The Brat Pack is a nickname given to a group of young actors and actresses who frequently appeared together in teen-oriented coming-of-age films in the 1980s. The term, a play on the Rat Pack from the 1950s and 1960s, was first popularized in a 1985 New York magazine cover story, which described a group of roughly interchangeable, but already highly successful and rich, teen stars. The group has been characterized by the excessive partying of core members such as Rob Lowe, Judd Nelson and Emilio Estevez, while their films have been described as representative of "the socially apathetic, cynical, money-possessed and ideologically barren eighties generation." The movies made frequent use of adolescent archetypes, were often set in the suburbs surrounding Chicago, and focused on white, middle-class teenage angst.

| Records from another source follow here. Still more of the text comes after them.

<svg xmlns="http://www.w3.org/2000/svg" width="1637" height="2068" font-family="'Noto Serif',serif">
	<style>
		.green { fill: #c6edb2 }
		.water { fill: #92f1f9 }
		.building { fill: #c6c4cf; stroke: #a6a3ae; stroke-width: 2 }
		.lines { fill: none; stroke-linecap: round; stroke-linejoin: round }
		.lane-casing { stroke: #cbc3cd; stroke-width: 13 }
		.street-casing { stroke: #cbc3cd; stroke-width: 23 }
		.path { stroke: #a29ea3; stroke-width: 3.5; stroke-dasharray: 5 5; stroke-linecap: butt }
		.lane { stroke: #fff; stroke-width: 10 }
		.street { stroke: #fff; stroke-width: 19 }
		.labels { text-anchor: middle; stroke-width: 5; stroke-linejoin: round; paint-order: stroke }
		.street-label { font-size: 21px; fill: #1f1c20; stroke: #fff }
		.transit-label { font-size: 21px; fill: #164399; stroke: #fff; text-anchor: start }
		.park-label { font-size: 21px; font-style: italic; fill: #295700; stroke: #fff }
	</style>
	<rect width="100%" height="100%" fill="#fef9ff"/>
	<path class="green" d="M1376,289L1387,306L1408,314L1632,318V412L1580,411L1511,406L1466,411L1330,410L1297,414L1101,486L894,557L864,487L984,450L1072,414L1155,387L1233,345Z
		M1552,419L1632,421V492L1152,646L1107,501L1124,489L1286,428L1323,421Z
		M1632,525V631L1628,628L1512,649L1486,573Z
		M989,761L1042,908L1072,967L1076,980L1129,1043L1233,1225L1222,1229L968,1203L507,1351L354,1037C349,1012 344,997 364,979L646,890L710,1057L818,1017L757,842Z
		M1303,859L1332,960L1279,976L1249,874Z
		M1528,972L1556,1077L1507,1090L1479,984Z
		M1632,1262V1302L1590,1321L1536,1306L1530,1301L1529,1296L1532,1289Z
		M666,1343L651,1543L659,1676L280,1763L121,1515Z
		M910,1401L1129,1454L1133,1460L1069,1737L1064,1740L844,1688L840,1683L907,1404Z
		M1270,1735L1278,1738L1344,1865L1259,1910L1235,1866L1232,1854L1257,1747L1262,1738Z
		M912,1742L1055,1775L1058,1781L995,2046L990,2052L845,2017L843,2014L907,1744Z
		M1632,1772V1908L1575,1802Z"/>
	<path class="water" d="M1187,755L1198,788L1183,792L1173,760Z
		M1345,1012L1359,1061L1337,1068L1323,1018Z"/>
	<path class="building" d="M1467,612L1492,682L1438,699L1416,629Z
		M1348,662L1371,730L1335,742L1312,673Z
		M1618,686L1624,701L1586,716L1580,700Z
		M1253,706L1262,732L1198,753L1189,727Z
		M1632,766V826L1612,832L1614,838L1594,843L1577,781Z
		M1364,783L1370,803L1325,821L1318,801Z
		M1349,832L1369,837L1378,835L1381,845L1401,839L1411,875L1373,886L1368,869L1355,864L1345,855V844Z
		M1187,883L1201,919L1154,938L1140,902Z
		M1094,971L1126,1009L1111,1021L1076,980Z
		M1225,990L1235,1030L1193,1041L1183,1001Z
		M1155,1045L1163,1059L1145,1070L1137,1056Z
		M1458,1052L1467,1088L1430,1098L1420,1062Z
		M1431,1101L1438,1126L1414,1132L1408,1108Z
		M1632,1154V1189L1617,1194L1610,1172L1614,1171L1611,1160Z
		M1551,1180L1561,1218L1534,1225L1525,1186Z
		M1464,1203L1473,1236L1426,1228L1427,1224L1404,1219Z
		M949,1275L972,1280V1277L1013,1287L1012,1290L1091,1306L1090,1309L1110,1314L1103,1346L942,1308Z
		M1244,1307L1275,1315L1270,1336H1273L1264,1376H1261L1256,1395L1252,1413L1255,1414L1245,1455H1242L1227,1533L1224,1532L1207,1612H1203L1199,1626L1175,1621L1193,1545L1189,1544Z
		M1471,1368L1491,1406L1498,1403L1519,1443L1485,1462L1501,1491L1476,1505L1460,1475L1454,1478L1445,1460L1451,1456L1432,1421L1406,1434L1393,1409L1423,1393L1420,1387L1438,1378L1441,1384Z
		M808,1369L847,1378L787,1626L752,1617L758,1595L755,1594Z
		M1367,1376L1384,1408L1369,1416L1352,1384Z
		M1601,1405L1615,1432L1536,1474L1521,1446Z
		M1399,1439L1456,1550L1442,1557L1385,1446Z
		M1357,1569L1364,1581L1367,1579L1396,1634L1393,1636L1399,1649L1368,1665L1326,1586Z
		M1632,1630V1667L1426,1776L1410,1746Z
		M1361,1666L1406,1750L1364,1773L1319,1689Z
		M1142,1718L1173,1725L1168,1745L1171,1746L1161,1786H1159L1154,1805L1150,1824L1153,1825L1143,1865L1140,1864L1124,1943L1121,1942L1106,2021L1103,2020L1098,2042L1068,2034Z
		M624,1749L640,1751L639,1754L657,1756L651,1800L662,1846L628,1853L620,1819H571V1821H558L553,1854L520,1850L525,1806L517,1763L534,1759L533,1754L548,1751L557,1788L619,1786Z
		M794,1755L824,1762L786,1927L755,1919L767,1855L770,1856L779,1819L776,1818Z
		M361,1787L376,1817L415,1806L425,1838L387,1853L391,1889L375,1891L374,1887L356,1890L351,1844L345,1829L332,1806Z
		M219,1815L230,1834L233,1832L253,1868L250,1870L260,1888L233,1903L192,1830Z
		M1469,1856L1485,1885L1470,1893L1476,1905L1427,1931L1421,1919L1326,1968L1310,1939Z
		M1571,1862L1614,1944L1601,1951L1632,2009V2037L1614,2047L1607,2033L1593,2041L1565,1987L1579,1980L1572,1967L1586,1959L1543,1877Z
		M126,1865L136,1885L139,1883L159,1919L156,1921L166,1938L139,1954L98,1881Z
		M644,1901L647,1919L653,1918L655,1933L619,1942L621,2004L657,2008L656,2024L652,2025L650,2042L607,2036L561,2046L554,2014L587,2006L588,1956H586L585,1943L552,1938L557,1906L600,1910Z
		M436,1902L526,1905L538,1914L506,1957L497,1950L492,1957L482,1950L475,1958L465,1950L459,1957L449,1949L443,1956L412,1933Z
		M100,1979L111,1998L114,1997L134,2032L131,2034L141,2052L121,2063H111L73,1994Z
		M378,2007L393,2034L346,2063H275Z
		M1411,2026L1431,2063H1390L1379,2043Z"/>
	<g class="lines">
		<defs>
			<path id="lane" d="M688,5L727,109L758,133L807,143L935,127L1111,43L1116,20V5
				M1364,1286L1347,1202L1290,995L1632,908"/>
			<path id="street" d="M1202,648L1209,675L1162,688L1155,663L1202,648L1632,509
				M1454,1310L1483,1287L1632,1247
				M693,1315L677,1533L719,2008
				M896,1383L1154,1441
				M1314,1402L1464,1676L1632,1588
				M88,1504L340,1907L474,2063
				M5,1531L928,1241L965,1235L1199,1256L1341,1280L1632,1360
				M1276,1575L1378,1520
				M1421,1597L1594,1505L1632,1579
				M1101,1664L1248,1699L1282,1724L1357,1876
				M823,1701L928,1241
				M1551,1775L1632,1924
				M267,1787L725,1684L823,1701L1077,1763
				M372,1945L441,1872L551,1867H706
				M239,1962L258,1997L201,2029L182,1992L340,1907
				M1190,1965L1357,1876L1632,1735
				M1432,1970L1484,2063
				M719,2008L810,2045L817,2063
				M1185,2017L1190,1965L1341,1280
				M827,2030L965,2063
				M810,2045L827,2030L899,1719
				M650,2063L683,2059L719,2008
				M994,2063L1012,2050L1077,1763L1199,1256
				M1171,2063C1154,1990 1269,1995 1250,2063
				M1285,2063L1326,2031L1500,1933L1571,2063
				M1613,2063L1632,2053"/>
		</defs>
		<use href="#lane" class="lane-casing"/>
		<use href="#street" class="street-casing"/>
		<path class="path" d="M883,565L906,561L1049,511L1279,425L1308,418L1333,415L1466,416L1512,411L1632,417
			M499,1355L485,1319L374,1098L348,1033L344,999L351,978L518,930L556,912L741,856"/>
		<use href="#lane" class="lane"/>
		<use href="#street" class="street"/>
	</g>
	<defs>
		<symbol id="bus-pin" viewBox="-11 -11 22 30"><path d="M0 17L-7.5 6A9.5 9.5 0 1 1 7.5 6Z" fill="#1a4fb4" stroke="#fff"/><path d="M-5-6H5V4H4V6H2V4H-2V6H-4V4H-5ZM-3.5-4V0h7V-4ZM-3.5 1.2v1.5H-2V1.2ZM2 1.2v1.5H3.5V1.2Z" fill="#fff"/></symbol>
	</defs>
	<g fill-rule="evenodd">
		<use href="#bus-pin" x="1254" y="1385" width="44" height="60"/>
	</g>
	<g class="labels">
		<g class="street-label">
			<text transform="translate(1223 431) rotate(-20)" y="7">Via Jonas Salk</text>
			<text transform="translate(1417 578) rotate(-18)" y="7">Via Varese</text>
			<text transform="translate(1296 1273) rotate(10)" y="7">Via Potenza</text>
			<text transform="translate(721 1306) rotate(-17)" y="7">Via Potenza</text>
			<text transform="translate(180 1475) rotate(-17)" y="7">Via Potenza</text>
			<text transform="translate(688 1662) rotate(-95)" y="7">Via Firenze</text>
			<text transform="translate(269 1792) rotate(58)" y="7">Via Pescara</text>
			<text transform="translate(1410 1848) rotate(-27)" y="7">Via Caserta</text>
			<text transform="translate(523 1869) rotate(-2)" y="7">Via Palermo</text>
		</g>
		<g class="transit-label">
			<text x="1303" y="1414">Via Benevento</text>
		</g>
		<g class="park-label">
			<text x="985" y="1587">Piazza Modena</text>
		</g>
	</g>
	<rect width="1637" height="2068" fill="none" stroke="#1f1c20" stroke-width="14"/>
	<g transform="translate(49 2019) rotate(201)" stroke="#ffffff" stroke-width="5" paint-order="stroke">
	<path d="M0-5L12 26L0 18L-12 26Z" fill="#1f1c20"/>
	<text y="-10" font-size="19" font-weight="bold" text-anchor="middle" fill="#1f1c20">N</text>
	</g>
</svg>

The "Brat Pack" moniker, often considered in a pejorative sense, was not known to be used by members of the group. Appearance in one, or both, of the ensemble casts of John Hughes' The Breakfast Club and Joel Schumacher's St. Elmo's Fire is often cited as a prerequisite for being a core Brat Pack member.
With this criterion, the most commonly cited members include Emilio Estevez, Anthony Michael Hall, Rob Lowe, Andrew McCarthy, Demi Moore, Judd Nelson, Molly Ringwald and Ally Sheedy. Conspicuously absent from most lists is Mare Winningham, the only principal member of either cast who never starred in any other films with any other cast members.